O TSD Advogados atua nesse tipo de caso e pode fazer uma avaliação inicial da sua situação. Se quiser conversar, o caminho mais direto é pelo WhatsApp.
Perguntas frequentes
O plano pode negar a bomba de insulina alegando que não está no contrato? Não, se a doença está coberta e o dispositivo é necessário ao tratamento. O entendimento consolidado é que a operadora cobre a doença — e não pode excluir o meio necessário para tratá-la.

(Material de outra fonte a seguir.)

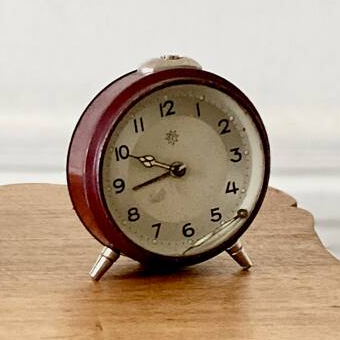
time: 8:49
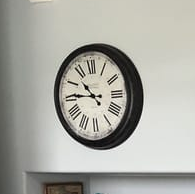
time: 10:45
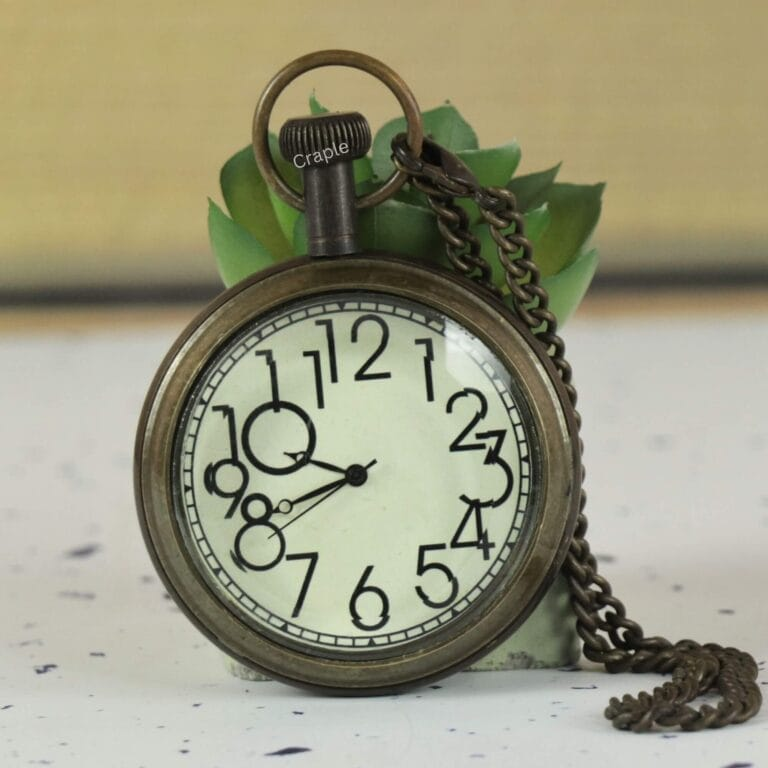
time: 9:41
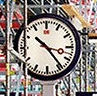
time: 10:23
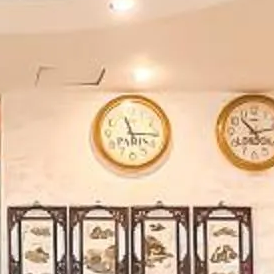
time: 11:15
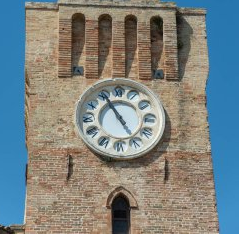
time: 4:55
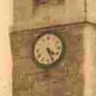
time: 4:26
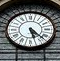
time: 5:22
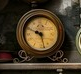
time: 5:49
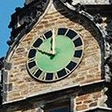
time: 11:48
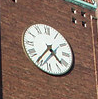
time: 4:36
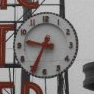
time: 9:34
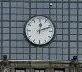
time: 12:11
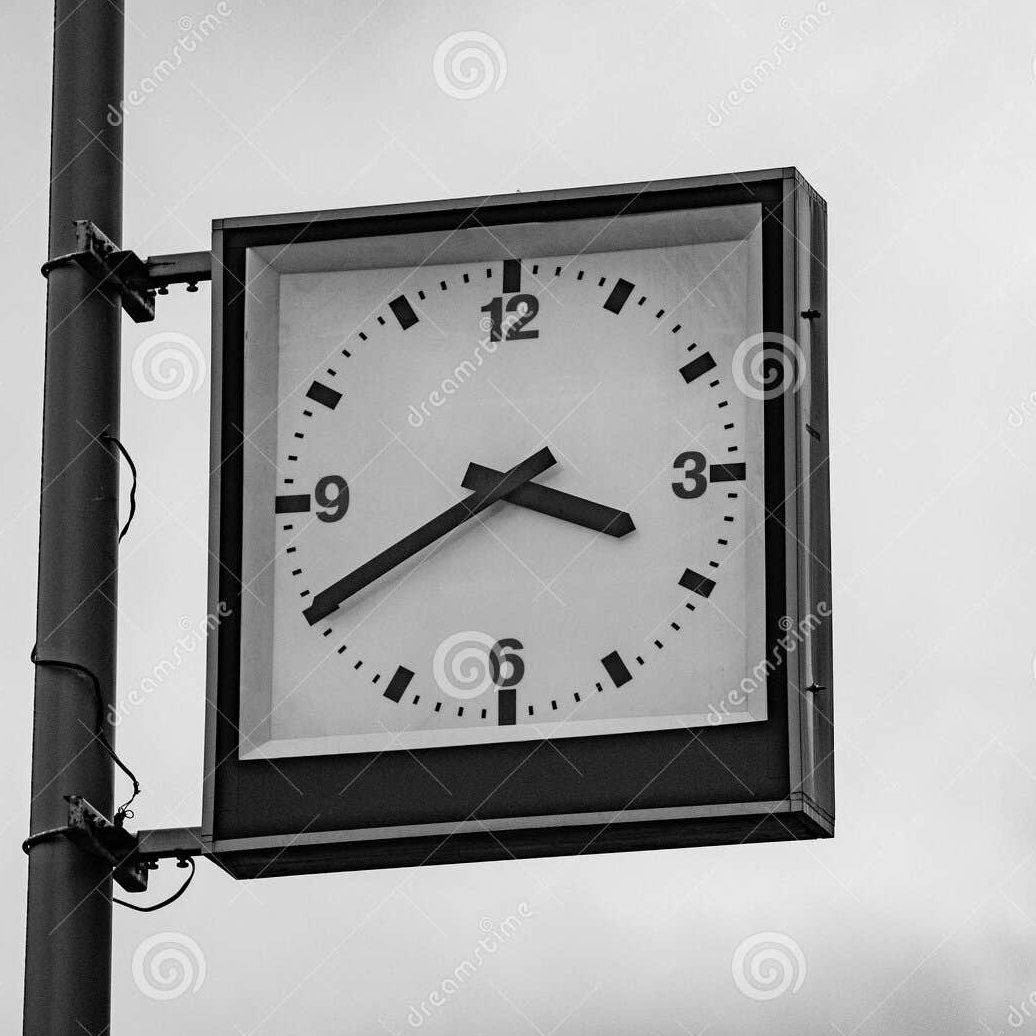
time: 3:40
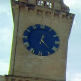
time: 12:22
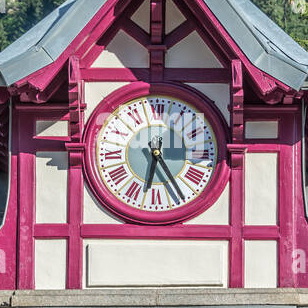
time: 6:24
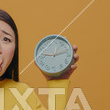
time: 9:12
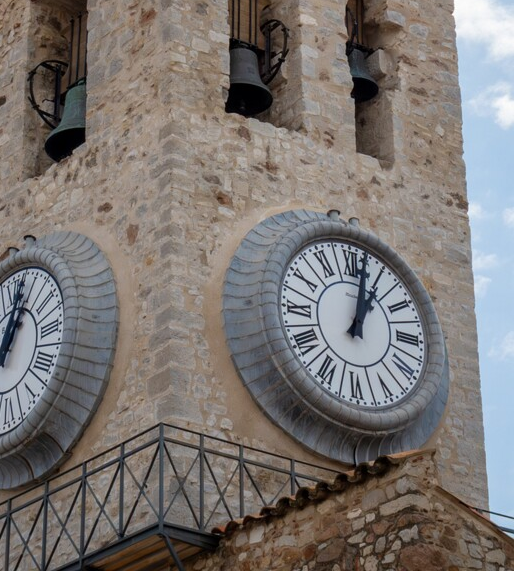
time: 1:02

E os insumos da bomba (cânulas, reservatórios)? Também são cobertos? Sim. Os insumos consumíveis da bomba fazem parte do tratamento. A lógica é a mesma: negar o insumo é, na prática, negar o tratamento.
Quanto tempo leva para conseguir uma liminar nesse tipo de caso? Depende do juiz, da vara e da documentação apresentada. Não existe prazo garantido — mas casos com urgência médica bem documentada tendem a ser analisados com prioridade.
Se eu já paguei do próprio bolso pela bomba, posso ser reembolsado? Possivelmente sim, se a negativa foi indevida. Isso precisa ser avaliado caso a caso, com análise do contrato e da documentação da compra.
A negativa do plano de saúde pode gerar indenização por dano moral? Em muitos casos, sim. Negar cobertura de tratamento médico necessário vai além de um descumprimento contratual — causa sofrimento real e documentável. Os tribunais têm reconhecido dano moral nessas situações com frequência.